Set alerts on the right ones. A sudden spike in toolCallsPerTask means your agent is struggling. A drop in cacheHitRate means your prompt structure changed. A rise in costPerTask means something got more expensive. These are the early warning signals.

Building a Debug View

All this data is worthless if you can't look at it quickly.
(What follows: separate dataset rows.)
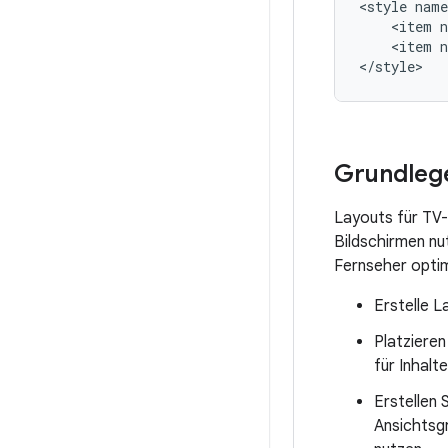
<style
name
<item
<item
n
</style>
Grundlege
Layouts für TV-
Bildschirmen nut
Fernseher optim
Erstelle 
Platzieren
für Inhalt
Erstellen 
Ansichtsg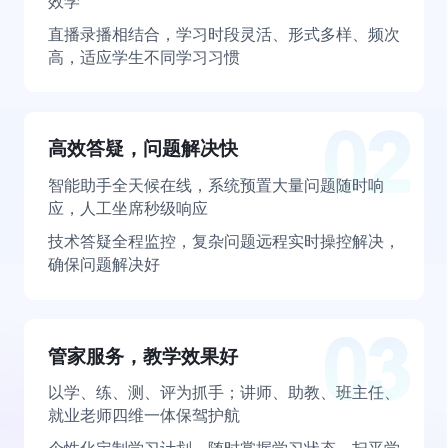
效学
直播录播相结合，学习时段灵活、形式多样、频次
高，适应学生不同学习习惯
高效答疑，问题解决快
智能助手全天候在线，系统预置大量问题随时响
应，人工坐席秒级响应
技术答疑全程监控，复杂问题远程实时操控解决，
确保问题解决好
管家服务，教学效果好
以学、练、测、评为抓手；讲师、助教、班主任、
就业老师四维一体保驾护航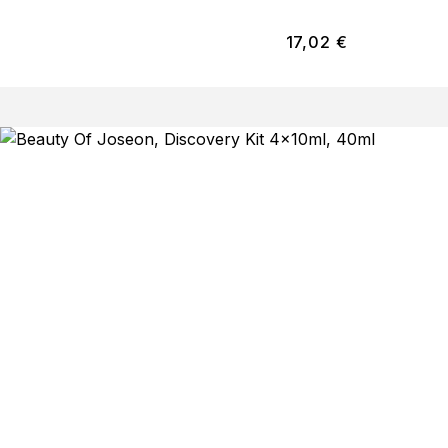
17,02
€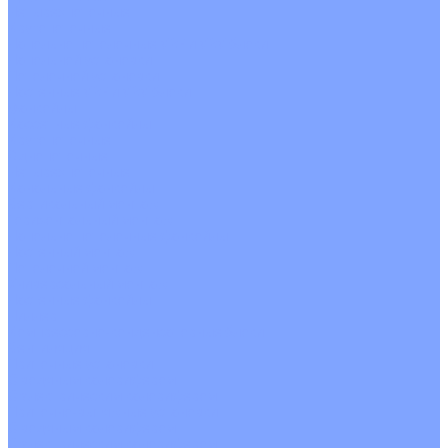
Четырехпоточные
Кругопоточные
Напольно потолочные VRF и VRV блоки
Напольной установки
Потолочной установки
Настенные VRF и VRV блоки
Фанкойлы
Кассетные фанкойлы
Кругопоточные
Однопоточные
Четырехпоточные
Канальные фанкойлы
Вертикальный монтаж
Горизонтальный монтаж
Напольно потолочные фанкойлы
Настенный монтаж
Потолочной монтаж
Универсальный монтаж
Настенные фанкойлы
Чиллер
Компрессорно-конденсаторные блоки
Вентиляция
Приточные установки
С водяным калорифером
С электрическим калорифером
Приточно-вытяжные установки
С водяным калорифером
С электрическим калорифером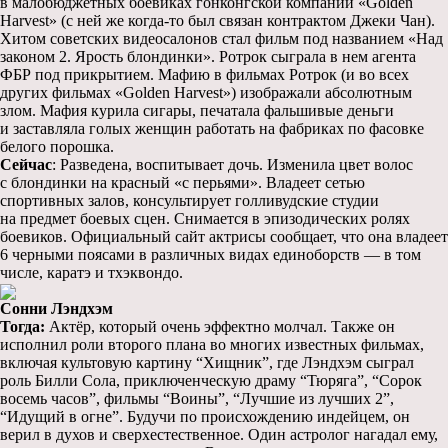
в малобюджетных боевиках гонконгской компании «Golden
Harvest» (с ней же когда-то был связан контрактом Джеки Чан).
Хитом советских видеосалонов стал фильм под названием «Над
законом 2. Ярость блондинки». Ротрок сыграла в нем агента
ФБР под прикрытием. Мафию в фильмах Ротрок (и во всех
других фильмах «Golden Harvest») изображали абсолютным
злом. Мафия курила сигары, печатала фальшивые деньги
и заставляла голых женщин работать на фабриках по фасовке
белого порошка.
Сейчас
: Разведена, воспитывает дочь. Изменила цвет волос
с блондинки на красный «с перьями». Владеет сетью
спортивных залов, консультирует голливудские студии
на предмет боевых сцен. Снимается в эпизодических ролях
боевиков. Официальный сайт актрисы сообщает, что она владеет
6 черными поясами в различных видах единоборств — в том
числе, каратэ и тхэквондо.
Сонни Лэндхэм
Тогда:
Актёр, который очень эффектно молчал. Также он
исполнил роли второго плана во многих известных фильмах,
включая культовую картину “Хищник”, где Лэндхэм сыграл
роль Билли Сола, приключенческую драму “Тюряга”, “Сорок
восемь часов”, фильмы “Воины”, “Лучшие из лучших 2”,
“Идущий в огне”. Будучи по происхождению индейцем, он
верил в духов и сверхестественное. Один астролог нагадал ему,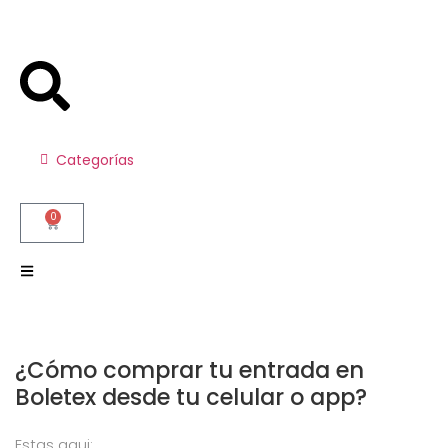
Categorías
0
¿Cómo comprar tu entrada en
Boletex desde tu celular o app?
Estas aqui: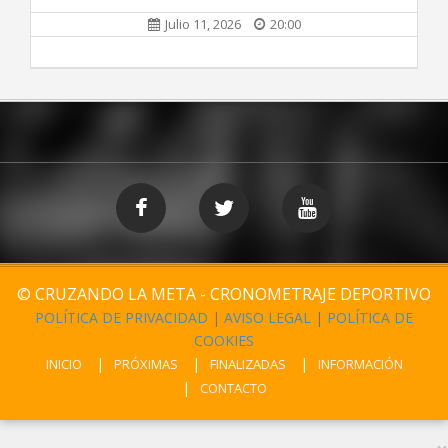
Julio 11, 2026
20:00
© CRUZANDO LA META - CRONOMETRAJE DEPORTIVO
POLÍTICA DE PRIVACIDAD
|
AVISO LEGAL
|
POLÍTICA DE
COOKIES
INICIO
PRÓXIMAS
FINALIZADAS
INFORMACIÓN
CONTACTO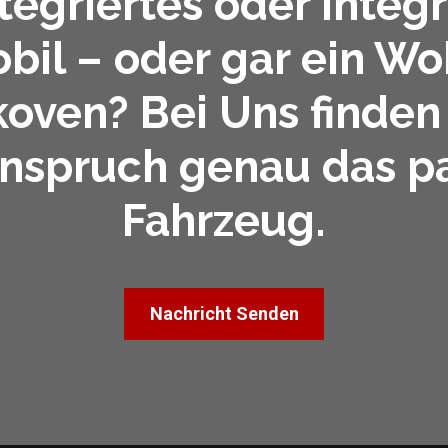
ntegriertes oder integr
bil – oder gar ein W
koven? Bei Uns finden 
Anspruch genau das p
Fahrzeug.
Nachricht Senden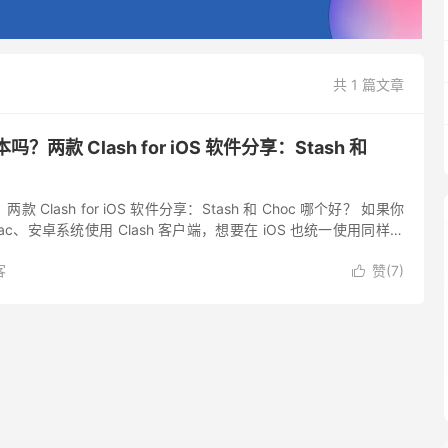
共 1 篇文章
版本吗？两款 Clash for iOS 软件分享：Stash 和
吗？两款 Clash for iOS 软件分享：Stash 和 Choc 哪个好？ 如果你
Mac、安卓系统使用 Clash 客户端，想要在 iOS 也统一使用同样的
...
客
赞(
7
)
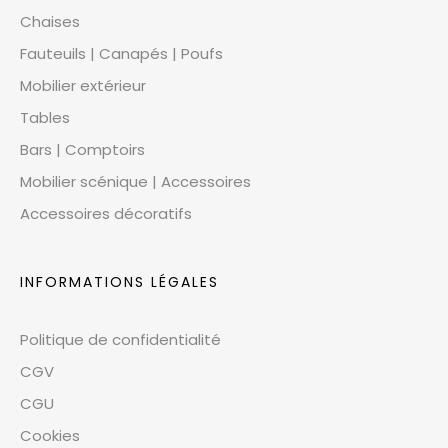
Chaises
Fauteuils | Canapés | Poufs
Mobilier extérieur
Tables
Bars | Comptoirs
Mobilier scénique | Accessoires
Accessoires décoratifs
INFORMATIONS LÉGALES
Politique de confidentialité
CGV
CGU
Cookies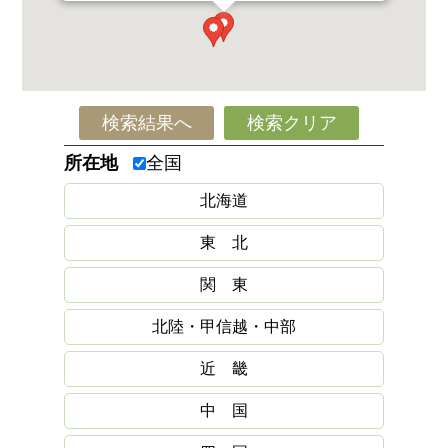
検索結果へ
検索クリア
所在地
全国
北海道
東 北
関 東
北陸・甲信越・中部
近 畿
中 国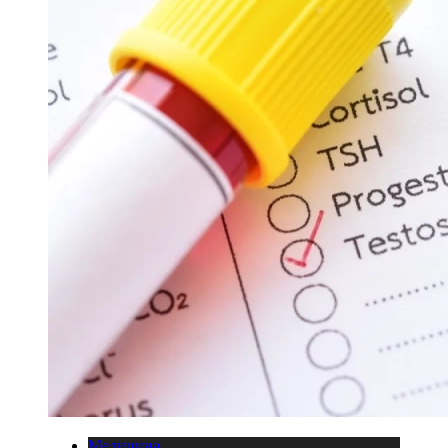
Медицина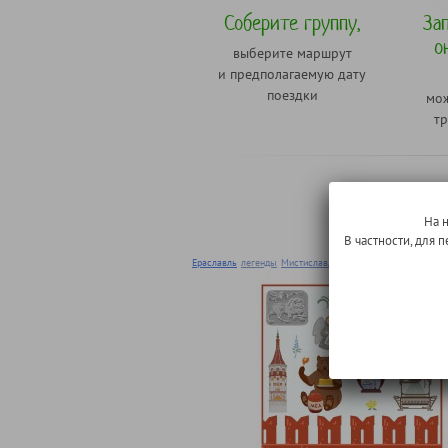
Соберите группу,
За
о
выберите маршрут
и предполагаемую дату
поездки
мож
тр
Или выбери
На 
В частности, для
Ераславль
легенды
Мистиславль
проломы
тайны
ужасти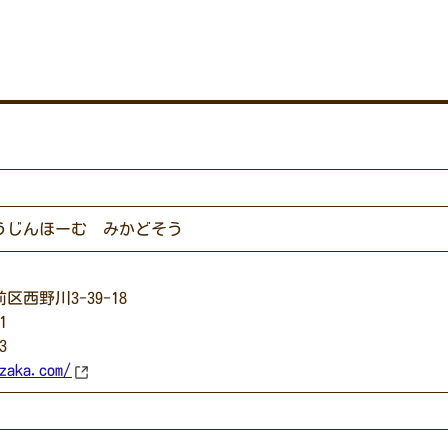
うじんほーむ みかどそう
西野川3-39-18
1
3
zaka.com/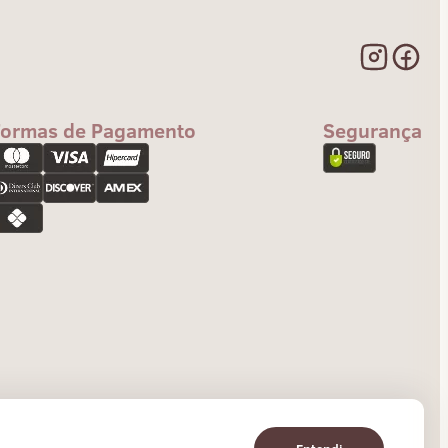
Formas de Pagamento
Segurança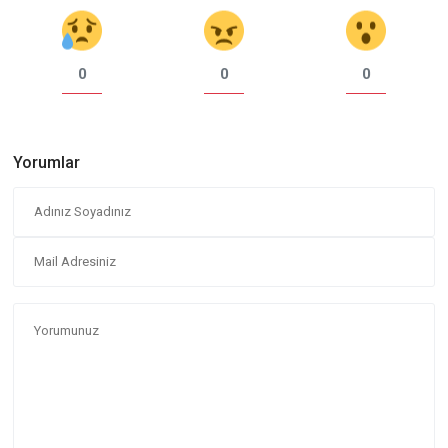
0
0
0
Yorumlar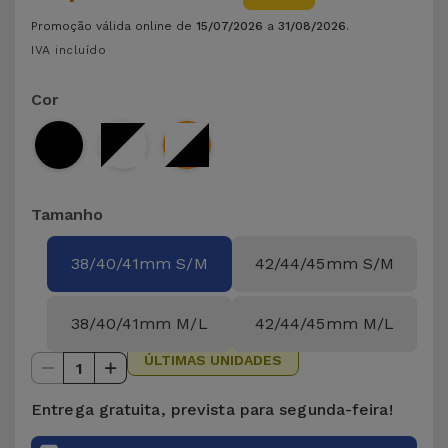
para
Outras
Promoção válida online de
15/07/2026
a
31/08/2026
.
Telemóvel
Marcas
IVA incluído
Gadgets
Cor
Ver
tudo
Higiene
e Casa
Tamanho
Carteiras,
Bolsas e
38/40/41mm S/M
42/44/45mm S/M
Malas
Localizadores
38/40/41mm M/L
42/44/45mm M/L
e Acessórios
ÚLTIMAS UNIDADES
1
Mobilidade,
Entrega gratuita, prevista para segunda-feira!
Auto e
Build a debug view that shows a single agent interaction from end to end.

async function debugView(traceId: string): Promise<DebugReport> {
  const spans = await traceStore.getSpans(traceId);
  const decisions = await decisionStore.getDecisions(traceId);
  const tokens = await tokenStore.getUsage(traceId);
  const logs = await logStore.getLogs(traceId);

  return {
    timeline: buildTimeline(spans),
    decisions: decisions.map(d => ({
      ...d,
      wasOptimal: await evaluateDecision(d),
    })),
    cost: tokens.toCost(),
    errors: logs.filter(l => l.level === "error"),
    duration: spans[spans.length - 1].endTime - spans[0].startTime,
    summary: generateSummary(spans, decisions, tokens),
  };
}

When a user reports an issue, you paste the trace ID, get a complete picture of what happened, and know exactly where to look. No more "let me try to reproduce this." No more reading through thousands of log lines.

The Observability Tax

Yes, all this instrumentation has a cost. More code. More storage. More processing. The tracing middleware adds a few milliseconds per span. The token accounting adds computation per LLM call.

It's worth it. Every single time.

The alternative is shipping an agent to production and hoping it works. That's not engineering. That's prayer. And in my experience, production systems don't respond well to prayer.

Instrument everything. Store everything. Query it when you need it. The cost of observability is always less than the cost of debugging without it.